*Requirements*.
All entries below need to be written out exactly, but without their pictures.

*Exercise data*.

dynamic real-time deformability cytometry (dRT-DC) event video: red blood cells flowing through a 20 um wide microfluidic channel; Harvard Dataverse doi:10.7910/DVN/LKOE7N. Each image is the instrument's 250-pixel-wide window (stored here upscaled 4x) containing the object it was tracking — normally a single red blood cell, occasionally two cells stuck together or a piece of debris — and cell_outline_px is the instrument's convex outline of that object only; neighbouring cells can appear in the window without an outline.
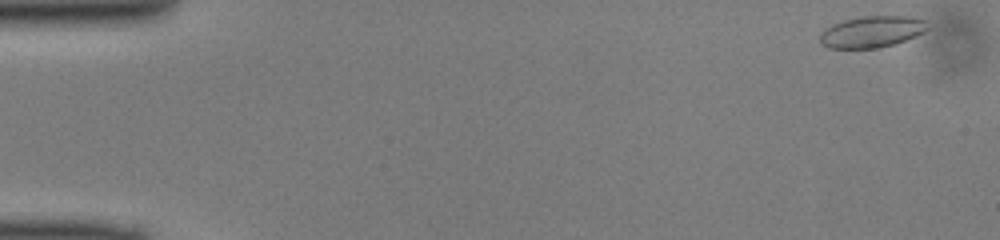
{"species": "common noctule bat (a hibernating species)", "species_latin": "Nyctalus noctula", "temperature_condition": "cold", "stored_images_in_passage": 48, "camera_frame_rate_fps": 3000, "um_per_image_px": 0.085, "animal": {"sex": "male", "body_mass_g": 13.0, "forearm_length_mm": 53.1}, "frame": {"image": 1, "passage_image": 1, "time_ms": 0.0, "image_size_px": [1000, 240], "cell_outline_px": [[932, 28], [916, 36], [896, 44], [880, 48], [828, 48], [820, 44], [820, 36], [832, 24], [844, 20], [864, 16], [912, 16], [928, 20], [932, 24]], "centroid_in_image_um": [74.23, 2.69], "position_along_channel_um": 10.8, "area_um2": 20.11}}
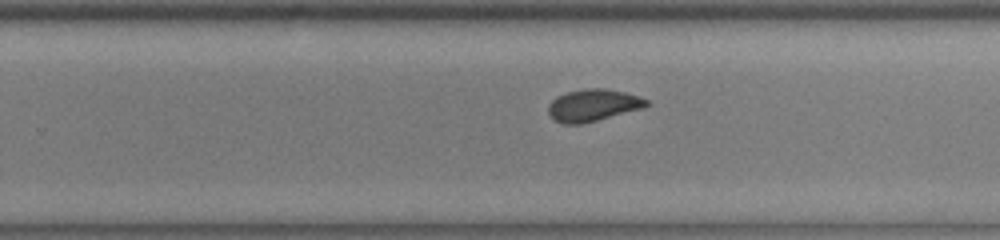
{"frame": {"image": 2, "passage_image": 30, "time_ms": 9.667, "image_size_px": [1000, 240], "cell_outline_px": [[652, 104], [644, 108], [580, 124], [564, 124], [552, 120], [548, 112], [548, 104], [556, 96], [568, 92], [584, 88], [604, 88], [624, 92], [640, 96], [648, 100]], "centroid_in_image_um": [50.41, 8.94], "position_along_channel_um": 279.4, "area_um2": 18.5}}
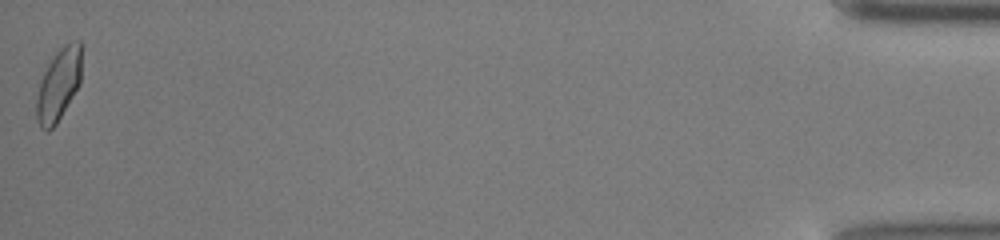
{"frame": {"image": 3, "passage_image": 48, "time_ms": 15.667, "image_size_px": [1000, 240], "cell_outline_px": [[80, 84], [56, 124], [48, 132], [40, 128], [36, 120], [36, 100], [40, 80], [48, 64], [56, 52], [64, 44], [72, 40], [80, 40]], "centroid_in_image_um": [4.96, 7.21], "position_along_channel_um": 430.2, "area_um2": 18.9}}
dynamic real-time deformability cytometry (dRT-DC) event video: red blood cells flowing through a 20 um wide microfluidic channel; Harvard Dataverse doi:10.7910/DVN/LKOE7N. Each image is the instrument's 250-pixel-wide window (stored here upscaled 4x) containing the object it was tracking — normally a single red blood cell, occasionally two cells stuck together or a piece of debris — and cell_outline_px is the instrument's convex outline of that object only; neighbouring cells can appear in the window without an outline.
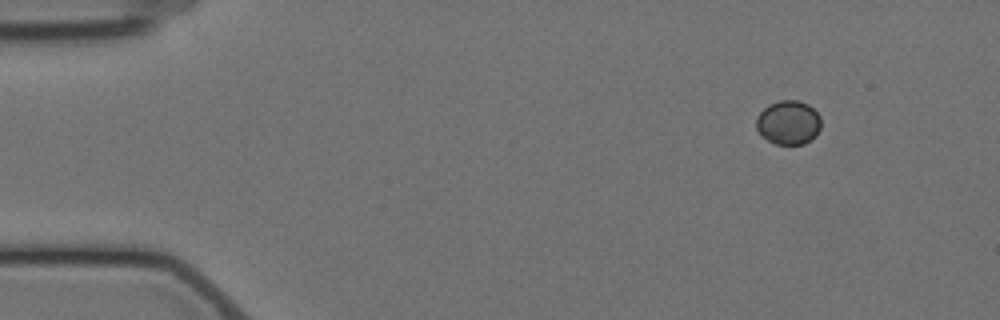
{"species": "Egyptian fruit bat (a non-hibernating species)", "species_latin": "Rousettus aegyptiacus", "temperature_condition": "cold", "stored_images_in_passage": 2, "camera_frame_rate_fps": 3000, "um_per_image_px": 0.085, "animal": {"sex": "female"}, "frame": {"image": 1, "passage_image": 2, "time_ms": 5.0, "image_size_px": [1000, 320], "cell_outline_px": [[820, 128], [816, 136], [804, 144], [776, 144], [760, 136], [756, 128], [756, 116], [768, 104], [780, 100], [800, 100], [808, 104], [820, 116]], "centroid_in_image_um": [66.99, 10.41], "position_along_channel_um": 18.0, "area_um2": 16.82}}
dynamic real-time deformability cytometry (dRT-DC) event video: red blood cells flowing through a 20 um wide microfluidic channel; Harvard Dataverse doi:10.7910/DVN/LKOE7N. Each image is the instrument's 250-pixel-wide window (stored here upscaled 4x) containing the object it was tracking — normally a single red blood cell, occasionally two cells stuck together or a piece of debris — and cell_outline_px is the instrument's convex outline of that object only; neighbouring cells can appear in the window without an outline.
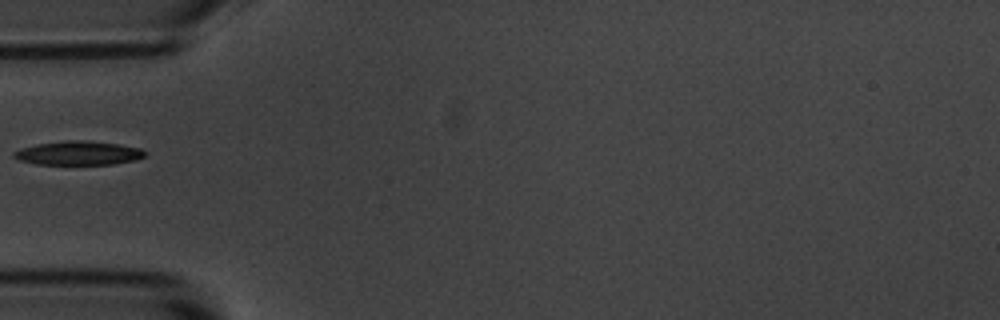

*Answer to the exercise*.
dynamic real-time deformability cytometry (dRT-DC) event video: red blood cells flowing through a 20 um wide microfluidic channel; Harvard Dataverse doi:10.7910/DVN/LKOE7N. Each image is the instrument's 250-pixel-wide window (stored here upscaled 4x) containing the object it was tracking — normally a single red blood cell, occasionally two cells stuck together or a piece of debris — and cell_outline_px is the instrument's convex outline of that object only; neighbouring cells can appear in the window without an outline.
{"species": "common noctule bat (a hibernating species)", "species_latin": "Nyctalus noctula", "temperature_condition": "cold", "stored_images_in_passage": 48, "camera_frame_rate_fps": 3000, "um_per_image_px": 0.085, "animal": {"sex": "male", "body_mass_g": 13.0, "forearm_length_mm": 53.1}, "frame": {"image": 1, "passage_image": 1, "time_ms": 0.0, "image_size_px": [1000, 240], "cell_outline_px": [[932, 28], [916, 36], [896, 44], [880, 48], [828, 48], [820, 44], [820, 36], [832, 24], [844, 20], [864, 16], [912, 16], [928, 20], [932, 24]], "centroid_in_image_um": [74.23, 2.69], "position_along_channel_um": 10.8, "area_um2": 20.11}}
{"frame": {"image": 2, "passage_image": 30, "time_ms": 9.667, "image_size_px": [1000, 240], "cell_outline_px": [[652, 104], [644, 108], [580, 124], [564, 124], [552, 120], [548, 112], [548, 104], [556, 96], [568, 92], [584, 88], [604, 88], [624, 92], [640, 96], [648, 100]], "centroid_in_image_um": [50.41, 8.94], "position_along_channel_um": 279.4, "area_um2": 18.5}}
{"frame": {"image": 3, "passage_image": 48, "time_ms": 15.667, "image_size_px": [1000, 240], "cell_outline_px": [[80, 84], [56, 124], [48, 132], [40, 128], [36, 120], [36, 100], [40, 80], [48, 64], [56, 52], [64, 44], [72, 40], [80, 40]], "centroid_in_image_um": [4.96, 7.21], "position_along_channel_um": 430.2, "area_um2": 18.9}}
dynamic real-time deformability cytometry (dRT-DC) event video: red blood cells flowing through a 20 um wide microfluidic channel; Harvard Dataverse doi:10.7910/DVN/LKOE7N. Each image is the instrument's 250-pixel-wide window (stored here upscaled 4x) containing the object it was tracking — normally a single red blood cell, occasionally two cells stuck together or a piece of debris — and cell_outline_px is the instrument's convex outline of that object only; neighbouring cells can appear in the window without an outline.
{"species": "Egyptian fruit bat (a non-hibernating species)", "species_latin": "Rousettus aegyptiacus", "temperature_condition": "cold", "stored_images_in_passage": 2, "camera_frame_rate_fps": 3000, "um_per_image_px": 0.085, "animal": {"sex": "female"}, "frame": {"image": 1, "passage_image": 2, "time_ms": 5.0, "image_size_px": [1000, 320], "cell_outline_px": [[820, 128], [816, 136], [804, 144], [776, 144], [760, 136], [756, 128], [756, 116], [768, 104], [780, 100], [800, 100], [808, 104], [820, 116]], "centroid_in_image_um": [66.99, 10.41], "position_along_channel_um": 18.0, "area_um2": 16.82}}
dynamic real-time deformability cytometry (dRT-DC) event video: red blood cells flowing through a 20 um wide microfluidic channel; Harvard Dataverse doi:10.7910/DVN/LKOE7N. Each image is the instrument's 250-pixel-wide window (stored here upscaled 4x) containing the object it was tracking — normally a single red blood cell, occasionally two cells stuck together or a piece of debris — and cell_outline_px is the instrument's convex outline of that object only; neighbouring cells can appear in the window without an outline.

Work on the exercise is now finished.